*** Provided material Section Begins ***

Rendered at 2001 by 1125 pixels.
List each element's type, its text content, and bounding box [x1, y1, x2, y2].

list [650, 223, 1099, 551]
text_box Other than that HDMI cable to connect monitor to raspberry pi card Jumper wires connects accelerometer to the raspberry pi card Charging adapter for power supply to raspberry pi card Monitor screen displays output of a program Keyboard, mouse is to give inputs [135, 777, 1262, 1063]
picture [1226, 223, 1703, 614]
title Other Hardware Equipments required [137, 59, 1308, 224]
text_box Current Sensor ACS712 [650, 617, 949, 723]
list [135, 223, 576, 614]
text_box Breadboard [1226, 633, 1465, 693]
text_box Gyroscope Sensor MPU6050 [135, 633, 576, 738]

*** Provided material Section Ends ***

• _Work order_: Reproduce each entry above. Every word must match.

• _Output for this task_:
Rendered at 2001 by 1125 pixels.
List each element's type, its text content, and bounding box [x1, y1, x2, y2].

list [650, 223, 1099, 551]
text_box Other than that HDMI cable to connect monitor to raspberry pi card Jumper wires connects accelerometer to the raspberry pi card Charging adapter for power supply to raspberry pi card Monitor screen displays output of a program Keyboard, mouse is to give inputs [135, 777, 1262, 1063]
picture [1226, 223, 1703, 614]
title Other Hardware Equipments required [137, 59, 1308, 224]
text_box Current Sensor ACS712 [650, 617, 949, 723]
list [135, 223, 576, 614]
text_box Breadboard [1226, 633, 1465, 693]
text_box Gyroscope Sensor MPU6050 [135, 633, 576, 738]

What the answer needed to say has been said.